◆ Fragment ◆
>>>

Met betrekking tot de hiervoor weergegeven standpunten overweegt de rechtbank het volgende.
Ten aanzien van feit 1
De rechtbank leidt uit de gebezigde bewijsmiddelen af dat verdachte aangever met een scherp voorwerp in de rug heeft gestoken en overweegt daartoe als volgt.
Aangever heeft verklaard dat hij is gestoken door een donkere jongen die hij eerder samen met twee blanke jongens had zien staan bij het bushokje vlak bij café [bedrijfsnaam] in Sappemeer. De beveiliger van dit café, getuige [getuige 1] , heeft de drie jongens herkend als een groepje dat niet meer welkom is in het café. [getuige 1] heeft verdachte nadien ook nog afzonderlijk van een aan hem getoonde foto herkend. [getuige 1] heeft verklaard dat hij de donkere jongen heeft zien wegrennen en dat even later aangever in zijn richting kwam aanlopen en gewond bleek te zijn.
Getuige [getuige 2] heeft verklaard dat hij zag dat de Somalische jongen plotseling en zonder aanleiding een soort zwaaibeweging maakte met zijn rechterarm naar de rug van [slachtoffer 1] (de rechtbank begrijpt: aangever) en dat de Somalische jongen [slachtoffer 1] op zijn rug raakte en daarna hard wegrende, waarna aangever een snee op zijn rug had ter hoogte van zijn linker schouderblad. Getuige [getuige 3] heeft verklaard dat hij [slachtoffer 1] op de grond zag vallen en een donkere jongen bij hem weg zag rennen en zag dat [slachtoffer 1] een steekwond op zijn rug had.
De rechtbank acht op grond van deze verklaringen, in onderling verband en samenhang bezien, bewezen dat het verdachte is geweest die aangever de steekwond heeft toegebracht.
De rechtbank gaat daarom voorbij aan de ontkennende verklaring van verdachte, zowel voor wat betreft het ter plaatse aanwezig zijn geweest als het steken. De verklaring van verdachte dat hij de hele nacht bij zijn buurman [naam] is geweest wordt door de bewijsmiddelen, onder meer de verklaring van zijn eigen vriend, [getuige 4] , weersproken.

<<<

◆ Verzamelde gegevens ◆

>>>

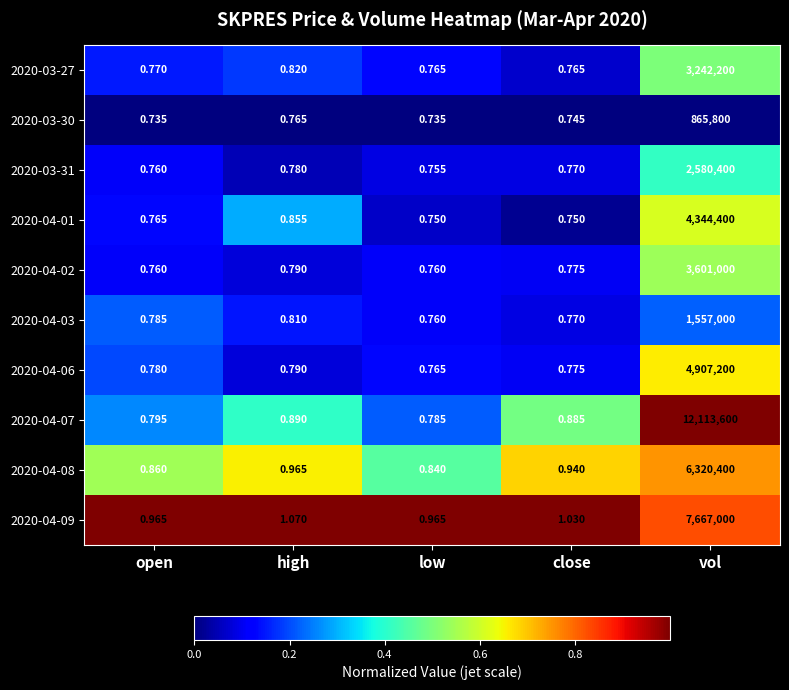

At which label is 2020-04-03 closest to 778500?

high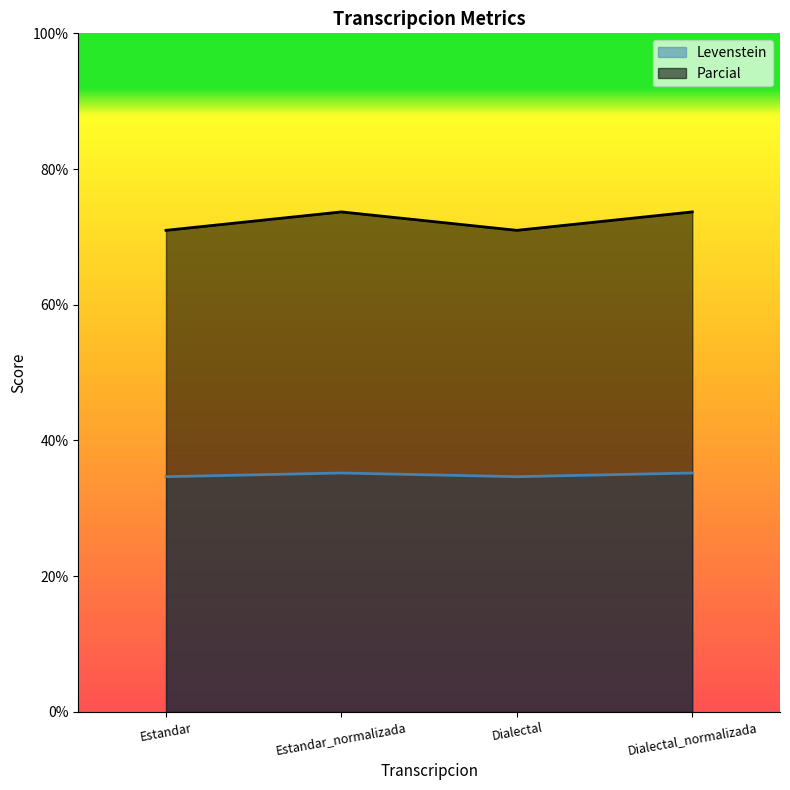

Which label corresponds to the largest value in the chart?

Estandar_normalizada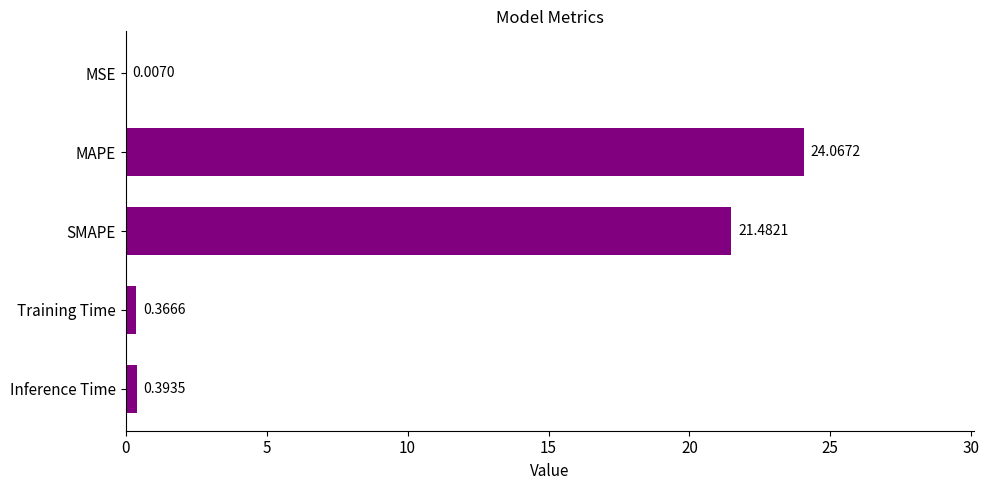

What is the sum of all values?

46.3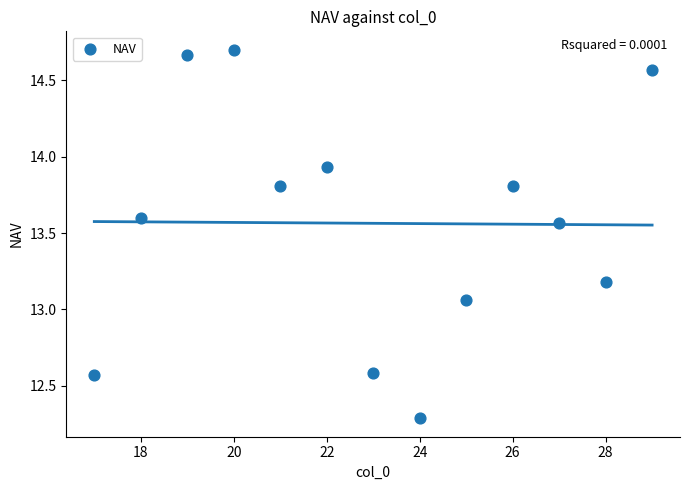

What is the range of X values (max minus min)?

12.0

<<<

◆ Uit te voeren opdrachten ◆
1. Welke verklaring van verdachte wordt volgens het fragment door de bewijsmiddelen weersproken?
2. Schrijf uit het fragment het stuk van "De rechtbank gaat" tot en met "4] , weersproken." letterlijk over.

◆ Gegeven antwoorden ◆
1. Dat hij de hele nacht bij zijn buurman is geweest.

2.
De rechtbank gaat daarom voorbij aan de ontkennende verklaring van verdachte, zowel voor wat betreft het ter plaatse aanwezig zijn geweest als het steken. De verklaring van verdachte dat hij de hele nacht bij zijn buurman [naam] is geweest wordt door de bewijsmiddelen, onder meer de verklaring van zijn eigen vriend, [getuige 4] , weersproken.